The open question BC Budget 2026 doesn't answer: how much SVT revenue has been formally written off as bad debt since 2018? The audit doesn't say. The ministry hasn't published that figure. Until it does, the $550 million cumulative total is a gross number, not a net one.

The EHT Did What the SVT Couldn't — Here's the Difference

The City of Vancouver's Empty Homes Tax is the control case. $194.3 million raised since 2017. Vacancy rates at historic lows.
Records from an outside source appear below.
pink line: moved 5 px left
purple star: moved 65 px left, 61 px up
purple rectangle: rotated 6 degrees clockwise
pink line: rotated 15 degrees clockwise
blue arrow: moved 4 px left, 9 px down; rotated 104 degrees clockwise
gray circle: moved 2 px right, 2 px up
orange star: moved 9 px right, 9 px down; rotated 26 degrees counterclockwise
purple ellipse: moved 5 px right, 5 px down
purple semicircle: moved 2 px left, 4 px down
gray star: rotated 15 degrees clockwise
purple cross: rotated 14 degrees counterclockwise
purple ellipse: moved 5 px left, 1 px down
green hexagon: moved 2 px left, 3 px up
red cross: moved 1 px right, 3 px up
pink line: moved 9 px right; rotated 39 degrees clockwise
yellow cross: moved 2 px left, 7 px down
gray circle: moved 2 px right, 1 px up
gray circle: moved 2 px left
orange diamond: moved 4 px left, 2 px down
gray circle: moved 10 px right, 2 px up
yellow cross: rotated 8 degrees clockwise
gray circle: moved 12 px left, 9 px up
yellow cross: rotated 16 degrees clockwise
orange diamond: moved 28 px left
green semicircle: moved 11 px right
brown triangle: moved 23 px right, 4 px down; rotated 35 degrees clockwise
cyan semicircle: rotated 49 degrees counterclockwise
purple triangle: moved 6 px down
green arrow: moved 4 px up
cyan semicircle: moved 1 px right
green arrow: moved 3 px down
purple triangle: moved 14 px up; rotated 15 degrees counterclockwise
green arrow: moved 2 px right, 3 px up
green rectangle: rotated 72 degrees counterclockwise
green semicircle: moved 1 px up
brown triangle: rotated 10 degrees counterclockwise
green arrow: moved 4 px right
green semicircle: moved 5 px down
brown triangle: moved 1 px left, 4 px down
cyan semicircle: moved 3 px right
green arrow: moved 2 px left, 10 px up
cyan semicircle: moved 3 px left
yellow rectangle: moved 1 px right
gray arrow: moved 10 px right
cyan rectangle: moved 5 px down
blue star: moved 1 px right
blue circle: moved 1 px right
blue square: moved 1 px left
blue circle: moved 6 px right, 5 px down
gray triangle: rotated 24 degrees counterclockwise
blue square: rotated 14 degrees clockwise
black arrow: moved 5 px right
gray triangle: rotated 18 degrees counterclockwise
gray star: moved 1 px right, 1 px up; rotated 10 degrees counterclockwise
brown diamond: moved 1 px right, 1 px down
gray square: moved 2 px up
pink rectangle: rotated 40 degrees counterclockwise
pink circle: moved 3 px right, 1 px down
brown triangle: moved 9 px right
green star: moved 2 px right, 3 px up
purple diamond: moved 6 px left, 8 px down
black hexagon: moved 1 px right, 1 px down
A declaration system tight enough that non-compliance is detectable at the parcel level, enforced by a municipal bureaucracy with direct access to utility records, business licence data, and rental registry filings.

The SVT tried to replicate that model across 59 communities with provincial-scale bureaucracy and a collections framework built for a different asset class. The audit is the result.

BC's opposition finance critic Peter Milobar has called for the SVT to be scrapped entirely, citing the audit as evidence the tax isn't collecting revenues as promised. The BC Chamber of Commerce has pushed for reform that would limit the tax to foreign owners only and require transparent municipal-level revenue reporting. Neither position is likely to move the NDP government before the 2027 rate hike takes effect.

What's more likely: BC Budget 2027 quietly revises the $184 million revenue projection downward when the actual 2026 tax year declarations come in and the foreign-owner pool turns out to have shrunk again. The SVT was always a behaviour-change tax dressed up as a revenue tax. It changed the behaviour. Now the government is raising rates to chase a base it already largely displaced — and the five-year backlog is the administrative receipt for that miscalculation.